At the time, however, Berchtold wasn’t dwelling on all the things she didn’t know about e-commerce. She was five months pregnant when she started the role, and was more preoccupied with questions like, “When am I going to have the baby? And, how’s that going to work?”
Ultimately, she said, the idea that you can ever know everything about a business or particular industry is a fallacy, particularly in a fast-changing environment like retail.
“As soon as you bed something down and go, ‘Here’s a great way of retailing this particular category,’ customers get sick of that and want something new,” she explained. “As a retailer, you’re never going to stop learning or wanting to find new ways of doing things.”

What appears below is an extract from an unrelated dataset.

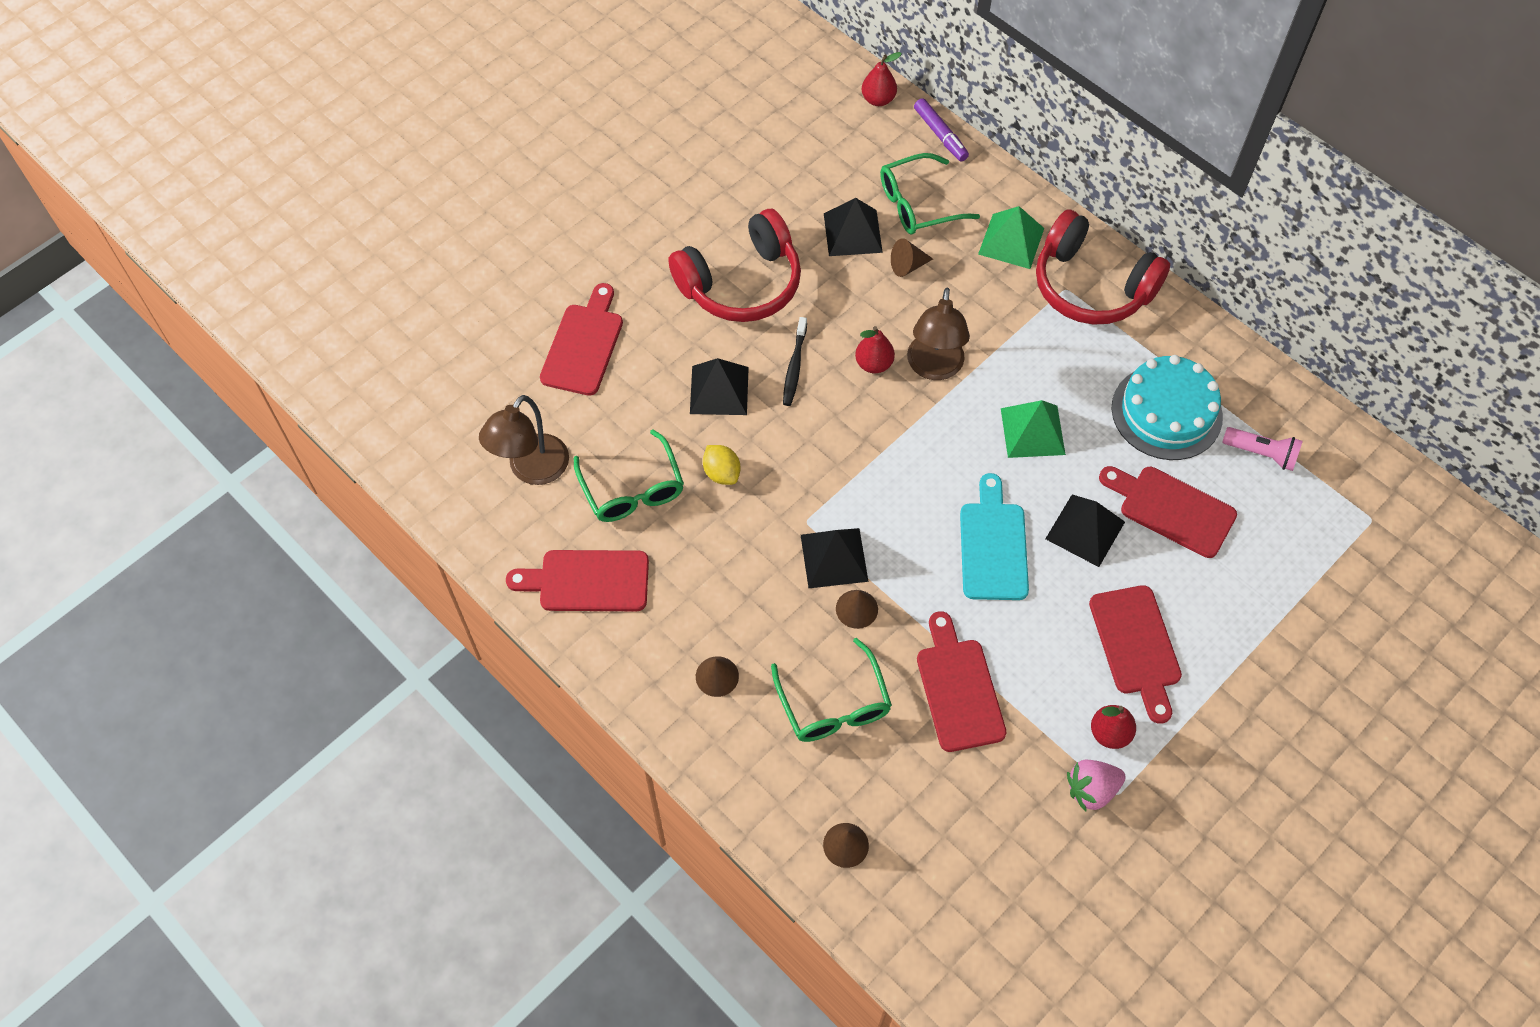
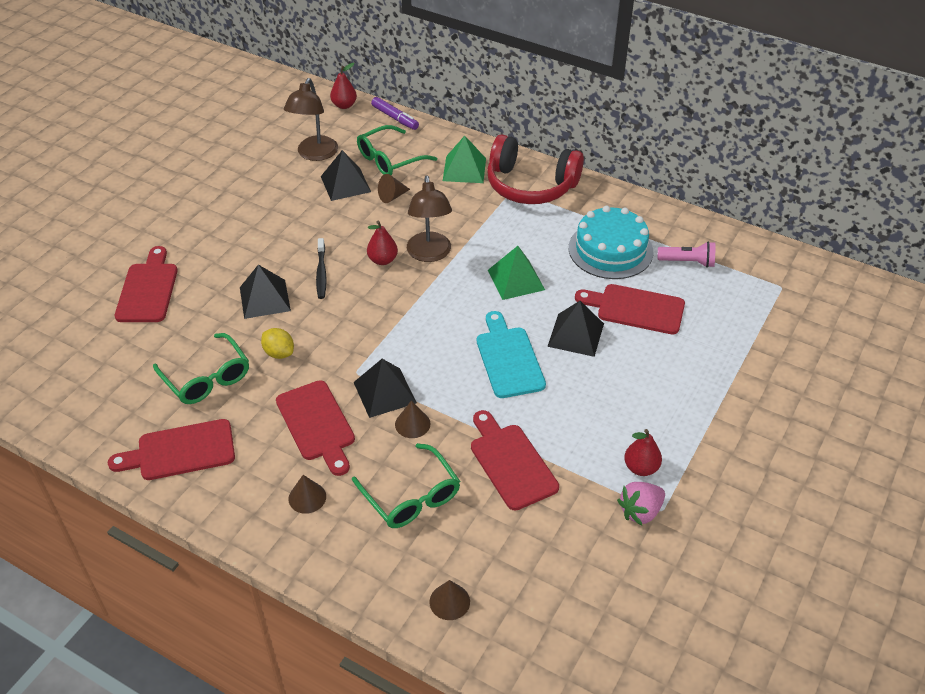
camera: 15 degrees left, 15 degrees down
(532, 470) = (118, 381): brown lamp -> brown lamp (315, 154)
(741, 283) = (267, 228): red headphones -> none
(1136, 646) = (641, 403): red cutting board -> red cutting board (317, 424)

This has been one of the key themes at The Iconic the past few years, as it has gone from being one of Australia’s original e-commerce disruptors, to becoming a major player that is now being disrupted by a new generation of online retailers.
Under Berchtold’s leadership, The Iconic has significantly expanded the range of products it offers – from fashion to beauty, sportswear, homewares and lifestyle products – and transitioned to a hybrid business model, where brands and suppliers can list products on the platform and do their own order fulfilment and delivery, or outsource it to The Iconic.
One particularly innovative feature that the company launched last year is called “size refill”. This enables The Iconic to redirect an order directly to the supplier if it doesn’t have the right size in stock in its warehouse. “Not many retailers in the world have that,” Berchtold said.
The Iconic also launched autonomous mobile robots (AMRs) in its Yennora fulfilment centre, increasing its capacity and speeding up its already fast processing times significantly. The AMRs will be crucial as the retailer looks to grow its fulfilment-as-a-service offering for brands in the future.
The retailer also created its first NFT, established an incubator program for First Nations designers and set a new sales record on Black Friday, while setting many other milestones.
“There’s so much we’re onto,” Berchtold said. “One minute, I’m thinking about that cool new technology that’s going to give us more capacity in the fulfilment centre, and then we’ve got a runway show. That’s what I love about my role.”
After four years on the job, however, she has decided to tackle a new challenge. Last week, she announced that she is taking on the CEO role at Best & Less Group, effective 4 September.